Exercise directions: Find each line below where the word "Ridge" occurs, and copy it.

Provided records:
※

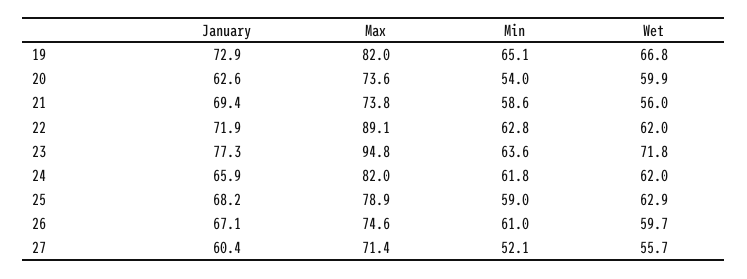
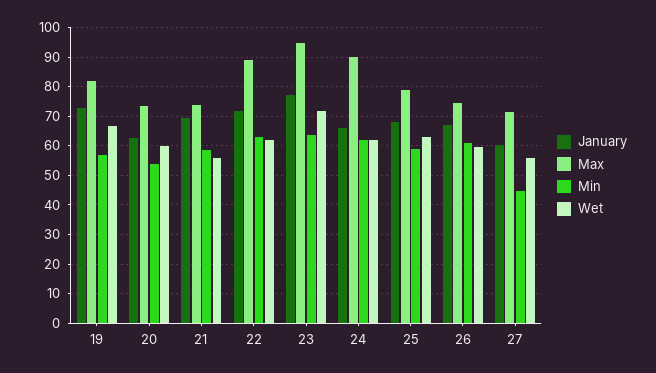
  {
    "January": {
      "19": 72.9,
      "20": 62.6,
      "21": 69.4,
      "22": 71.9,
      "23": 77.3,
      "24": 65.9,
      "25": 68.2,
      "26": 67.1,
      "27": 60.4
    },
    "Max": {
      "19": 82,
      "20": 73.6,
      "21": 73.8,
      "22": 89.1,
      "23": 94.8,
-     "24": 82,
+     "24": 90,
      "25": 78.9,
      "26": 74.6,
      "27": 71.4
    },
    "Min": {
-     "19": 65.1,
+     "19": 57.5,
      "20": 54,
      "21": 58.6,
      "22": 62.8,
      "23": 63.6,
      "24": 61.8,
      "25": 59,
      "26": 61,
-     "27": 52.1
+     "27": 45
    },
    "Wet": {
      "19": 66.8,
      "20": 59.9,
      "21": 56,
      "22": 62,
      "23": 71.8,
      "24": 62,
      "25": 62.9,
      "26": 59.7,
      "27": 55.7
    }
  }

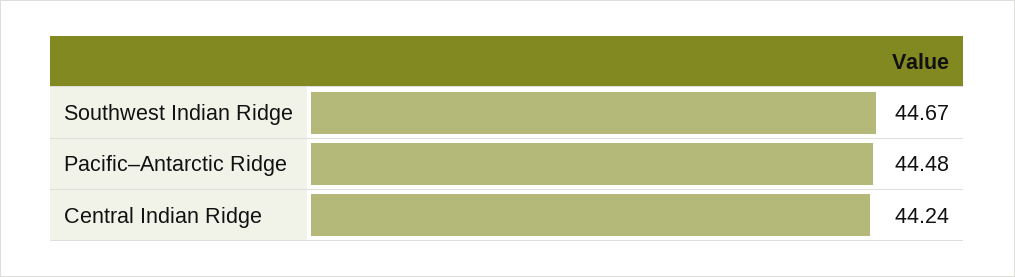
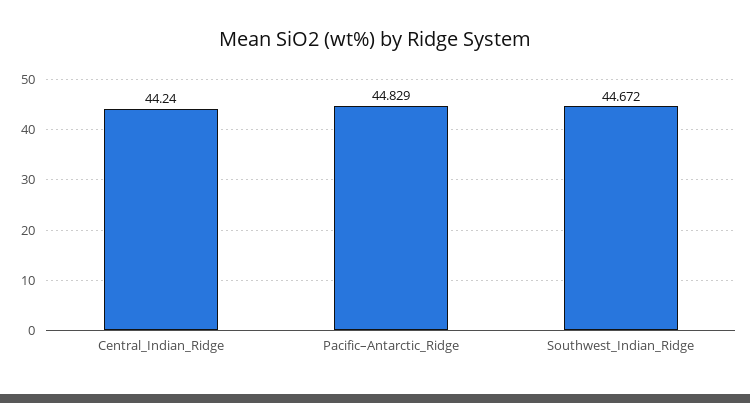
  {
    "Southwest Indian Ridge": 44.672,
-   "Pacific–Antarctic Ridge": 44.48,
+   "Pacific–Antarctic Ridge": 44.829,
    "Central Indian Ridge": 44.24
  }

※

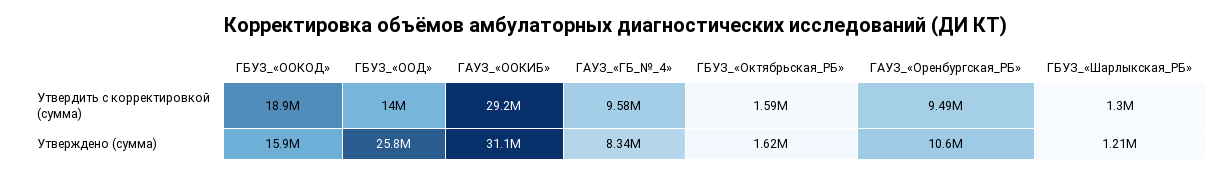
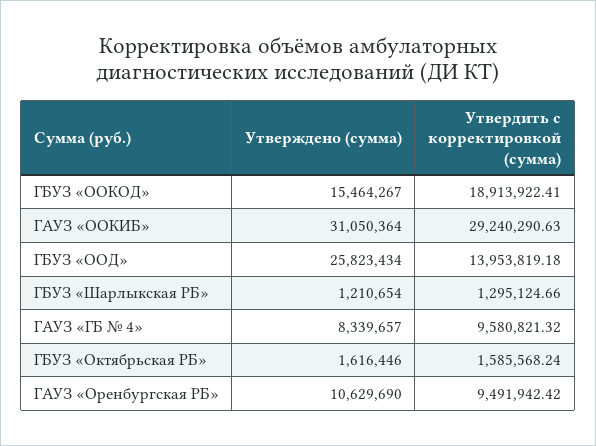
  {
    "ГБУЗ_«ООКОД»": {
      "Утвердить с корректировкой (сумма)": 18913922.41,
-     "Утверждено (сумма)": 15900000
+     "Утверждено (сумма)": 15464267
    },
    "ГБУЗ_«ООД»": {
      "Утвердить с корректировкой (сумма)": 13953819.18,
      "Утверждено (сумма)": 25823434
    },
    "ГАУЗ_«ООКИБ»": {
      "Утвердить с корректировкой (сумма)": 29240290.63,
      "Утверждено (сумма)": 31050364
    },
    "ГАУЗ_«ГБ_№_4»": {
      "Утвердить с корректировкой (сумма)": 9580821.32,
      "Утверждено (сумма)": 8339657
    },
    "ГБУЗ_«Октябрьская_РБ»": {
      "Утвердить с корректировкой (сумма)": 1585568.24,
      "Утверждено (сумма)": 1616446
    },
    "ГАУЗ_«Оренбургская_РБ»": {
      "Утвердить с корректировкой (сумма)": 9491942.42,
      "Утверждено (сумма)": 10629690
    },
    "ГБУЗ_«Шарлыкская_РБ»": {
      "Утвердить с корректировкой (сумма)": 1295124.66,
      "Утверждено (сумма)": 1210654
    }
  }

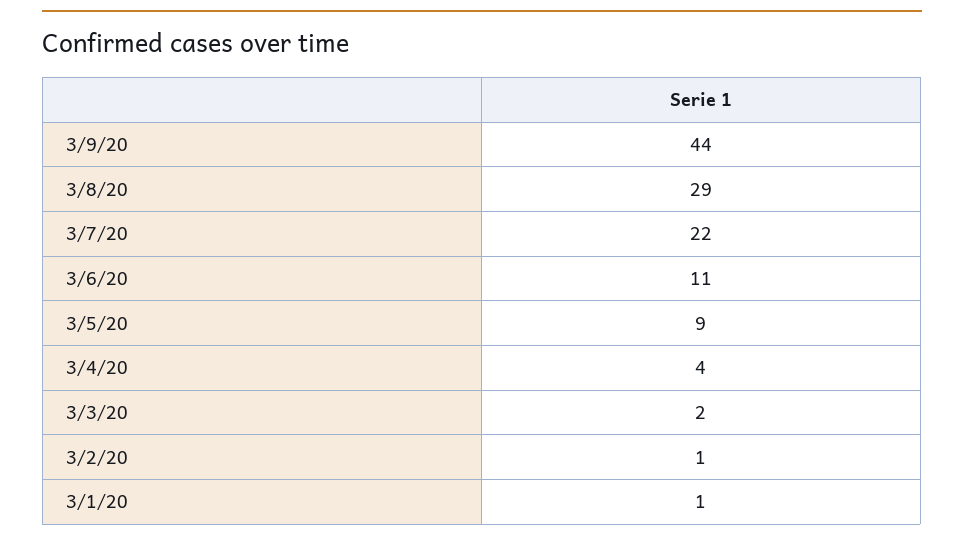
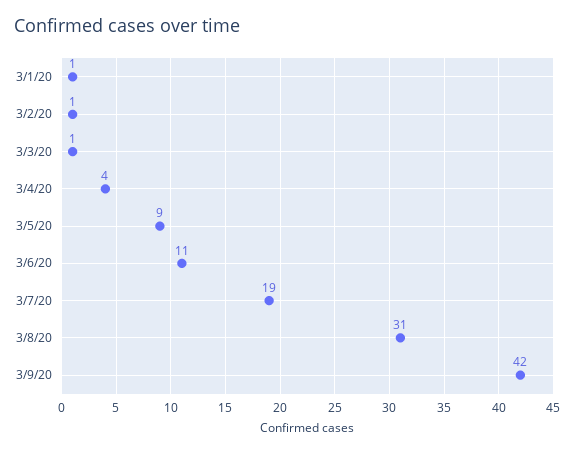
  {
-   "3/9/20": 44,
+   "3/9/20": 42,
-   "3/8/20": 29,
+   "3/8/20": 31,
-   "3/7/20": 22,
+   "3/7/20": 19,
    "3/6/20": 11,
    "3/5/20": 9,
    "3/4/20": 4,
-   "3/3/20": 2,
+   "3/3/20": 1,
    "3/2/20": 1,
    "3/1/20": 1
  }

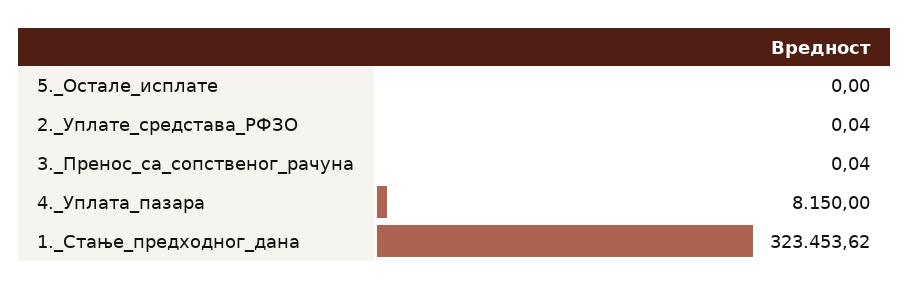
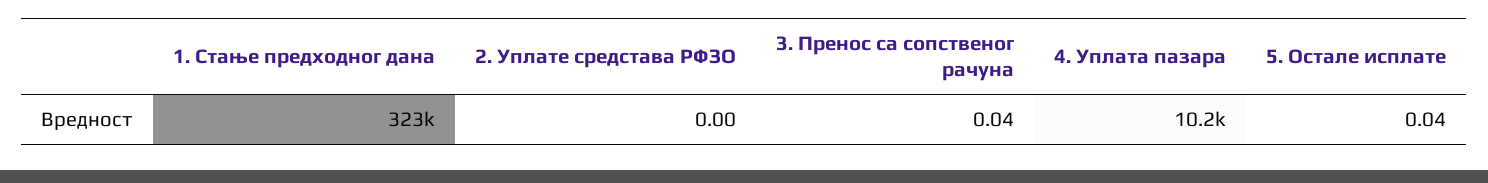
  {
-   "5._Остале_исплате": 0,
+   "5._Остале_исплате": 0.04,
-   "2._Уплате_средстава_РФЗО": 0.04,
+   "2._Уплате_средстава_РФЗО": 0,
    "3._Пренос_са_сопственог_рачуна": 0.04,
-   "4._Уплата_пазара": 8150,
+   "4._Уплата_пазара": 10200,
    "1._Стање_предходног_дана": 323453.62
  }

※

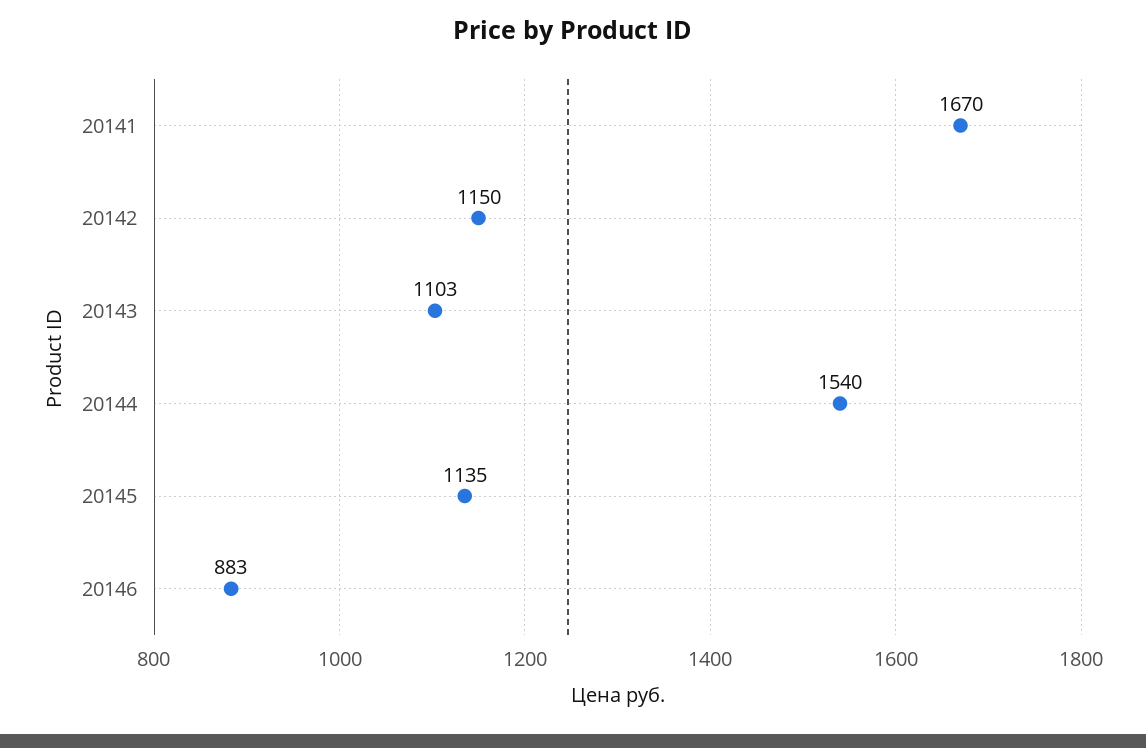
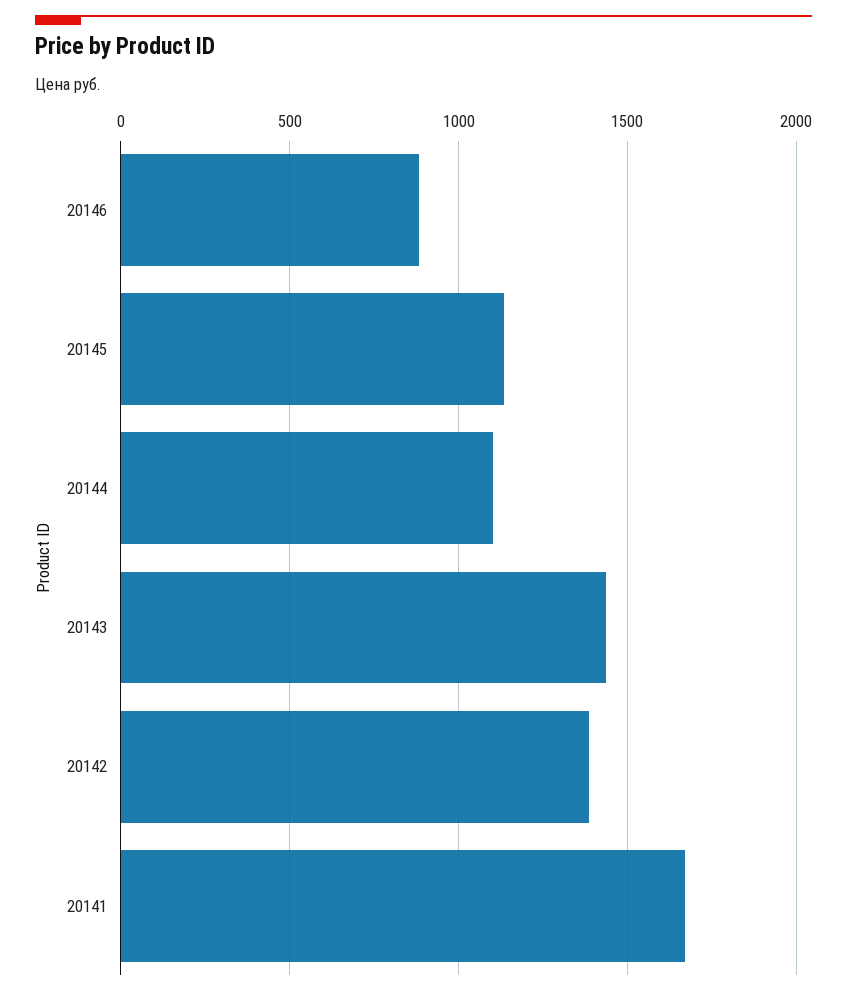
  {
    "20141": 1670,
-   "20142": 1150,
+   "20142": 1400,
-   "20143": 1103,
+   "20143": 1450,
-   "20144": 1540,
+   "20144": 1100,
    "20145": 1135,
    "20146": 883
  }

※

Expected answer:
    "Southwest Indian Ridge": 44.672,
-   "Pacific–Antarctic Ridge": 44.48,
+   "Pacific–Antarctic Ridge": 44.829,
    "Central Indian Ridge": 44.24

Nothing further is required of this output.